Source extract ▸
____

Home > finance > The Great Wealth Transfer, late 1900’s to early 2000’s (part 1)

The Great Wealth Transfer, late 1900’s to early 2000’s (part 1)

April 16, 2012

When historians write about this era of U.S. history, how will it be described? I have a guess: “the Great Wealth Transfer” from the middle class to the wealthy. Let me explain why I say this.

There are lots of different parts to this story, but today I’ll concentrate on the housing wealth transfer.

We all know there was a housing bubble, that millions of people took out mortgages on dubious terms for houses that were already overpriced but that they were each counting on to go even higher. The way this was sold at the time, and even today is described, was as “home ownership for an expanded middle class.” But as Sue Waters from the Alt Banking group pointed out to me, these people didn’t get home ownership, they got debt ownership.

I know, it sounds a bit strange, but that’s just it, the language is important.

____

Material supplied ▸
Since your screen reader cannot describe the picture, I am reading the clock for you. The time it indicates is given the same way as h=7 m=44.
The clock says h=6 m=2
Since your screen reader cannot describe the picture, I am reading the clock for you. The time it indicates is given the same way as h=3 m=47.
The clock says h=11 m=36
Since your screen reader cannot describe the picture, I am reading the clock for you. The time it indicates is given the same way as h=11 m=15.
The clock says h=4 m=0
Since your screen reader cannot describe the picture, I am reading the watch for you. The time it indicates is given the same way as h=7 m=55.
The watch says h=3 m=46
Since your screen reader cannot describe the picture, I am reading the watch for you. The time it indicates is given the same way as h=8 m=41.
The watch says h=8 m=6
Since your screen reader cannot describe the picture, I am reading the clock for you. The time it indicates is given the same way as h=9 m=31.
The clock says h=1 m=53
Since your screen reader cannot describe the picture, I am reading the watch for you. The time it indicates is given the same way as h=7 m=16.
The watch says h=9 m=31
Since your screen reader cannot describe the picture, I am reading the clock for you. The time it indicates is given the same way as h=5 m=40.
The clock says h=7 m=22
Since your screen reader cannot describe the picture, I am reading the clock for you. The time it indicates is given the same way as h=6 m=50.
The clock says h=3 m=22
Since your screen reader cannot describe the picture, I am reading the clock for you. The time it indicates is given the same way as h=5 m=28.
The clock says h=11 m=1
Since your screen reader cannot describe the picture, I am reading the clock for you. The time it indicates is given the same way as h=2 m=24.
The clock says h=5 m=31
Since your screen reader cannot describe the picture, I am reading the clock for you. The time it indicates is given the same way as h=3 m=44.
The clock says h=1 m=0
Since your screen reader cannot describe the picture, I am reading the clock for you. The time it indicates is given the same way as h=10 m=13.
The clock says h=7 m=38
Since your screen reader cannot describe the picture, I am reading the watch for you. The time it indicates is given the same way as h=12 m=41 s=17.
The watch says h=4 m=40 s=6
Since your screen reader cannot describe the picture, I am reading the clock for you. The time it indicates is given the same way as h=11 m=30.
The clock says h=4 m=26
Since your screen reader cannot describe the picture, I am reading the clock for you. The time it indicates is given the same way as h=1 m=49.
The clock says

____

Work to do ▸
(1) From the post on the Great Wealth Transfer, extract the passage that opens with the words containing "We all know" and closes with "got debt ownership.".
(2) Using the post on the Great Wealth Transfer, answer these questions:
(a) What date does the post carry?
(b) Which part of the wealth transfer does the author say will be the focus today?
(c) According to Sue Waters, what did these people get instead of home ownership?

Written answers ▸
(1)
We all know there was a housing bubble, that millions of people took out mortgages on dubious terms for houses that were already overpriced but that they were each counting on to go even higher. The way this was sold at the time, and even today is described, was as “home ownership for an expanded middle class.” But as Sue Waters from the Alt Banking group pointed out to me, these people didn’t get home ownership, they got debt ownership.

(2)
(a) April 16, 2012
(b) The housing wealth transfer
(c) Debt ownership